Rafael’s brother, Leandro Gonzales, served as mayordomo (administrator) of Mission Santa Barbara in the early 1840s. Chumash people referred to him as a “Black fellow — dark complexioned and good natured.” In 1837, the Gonzales brothers and several cousins were granted Rancho El Rio de Santa Clara in Ventura County. Oxnard’s Gonzales Road once led to the Gonzaleses’ adobe ranch house.
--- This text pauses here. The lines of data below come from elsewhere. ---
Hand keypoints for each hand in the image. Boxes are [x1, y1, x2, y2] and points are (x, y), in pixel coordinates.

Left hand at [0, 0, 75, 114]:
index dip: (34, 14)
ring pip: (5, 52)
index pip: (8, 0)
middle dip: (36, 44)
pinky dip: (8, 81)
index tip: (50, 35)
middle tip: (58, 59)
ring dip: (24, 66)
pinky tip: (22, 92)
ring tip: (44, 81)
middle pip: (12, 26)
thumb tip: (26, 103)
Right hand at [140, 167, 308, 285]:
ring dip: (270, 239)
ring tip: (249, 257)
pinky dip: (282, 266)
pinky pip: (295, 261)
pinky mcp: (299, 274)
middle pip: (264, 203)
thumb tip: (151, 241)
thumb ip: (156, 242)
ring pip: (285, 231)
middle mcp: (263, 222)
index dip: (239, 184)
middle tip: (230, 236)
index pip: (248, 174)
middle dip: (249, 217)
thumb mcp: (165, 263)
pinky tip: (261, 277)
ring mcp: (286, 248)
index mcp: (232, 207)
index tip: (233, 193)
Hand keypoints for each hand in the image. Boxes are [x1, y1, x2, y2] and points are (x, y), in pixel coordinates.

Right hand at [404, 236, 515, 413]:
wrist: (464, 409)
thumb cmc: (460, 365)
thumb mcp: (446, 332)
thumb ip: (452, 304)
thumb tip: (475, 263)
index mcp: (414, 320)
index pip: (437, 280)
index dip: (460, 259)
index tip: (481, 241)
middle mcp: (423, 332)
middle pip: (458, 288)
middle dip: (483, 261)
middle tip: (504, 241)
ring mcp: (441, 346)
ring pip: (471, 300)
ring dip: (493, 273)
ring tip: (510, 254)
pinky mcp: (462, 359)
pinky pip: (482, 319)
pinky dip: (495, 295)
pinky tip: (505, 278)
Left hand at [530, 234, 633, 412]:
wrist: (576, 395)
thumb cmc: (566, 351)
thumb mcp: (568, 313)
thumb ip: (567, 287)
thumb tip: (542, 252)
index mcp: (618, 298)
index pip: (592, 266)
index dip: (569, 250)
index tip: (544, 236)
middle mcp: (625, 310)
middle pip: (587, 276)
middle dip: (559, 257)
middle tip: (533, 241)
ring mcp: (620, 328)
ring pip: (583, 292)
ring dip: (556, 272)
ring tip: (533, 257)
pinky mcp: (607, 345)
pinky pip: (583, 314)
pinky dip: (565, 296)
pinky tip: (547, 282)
Guner, Kai, Sequoia, and Mark Tautrim. | Credit: Erick Madrid

The legacy of California’s original African-American families lives on in the 10 or more generations that have passed since the Quinteros and three dozen other immigrants established Los Angeles and Santa Barbara. It is estimated that they have several thousand descendants in California today.

The Tautrim family

Quintero descendant Mark Tautrim, 74, is “quite proud” of his African-American ancestors and shares his appreciation for his family’s multicultural background with his two grandsons as they grow up on the same family ranch as he did, overlooking Refugio Beach. 

Tautrim feels strongly about his family. “I want my kids and grandkids and on down from there to know that we are true ‘melting pot’ Americans and to be proud of our Black, Hispanic, European, and Native American ancestry,” he said. “Black History Month is especially gratifying and humbling, to know that Luis Quintero, my grandkids’ seventh-great-grandfather, contributed so much to California and Santa Barbara history.”

After graduating from UCSB, Nicholas Lorenzen, 29, went to work as an environmental technician at the local office of a nationwide consulting firm. Another Quintero scion, Lorenzen, appreciates his family’s legacy in Santa Barbara and California. 

“It gives me a sense of place and responsibility to our community,” he recently observed, with evident pride.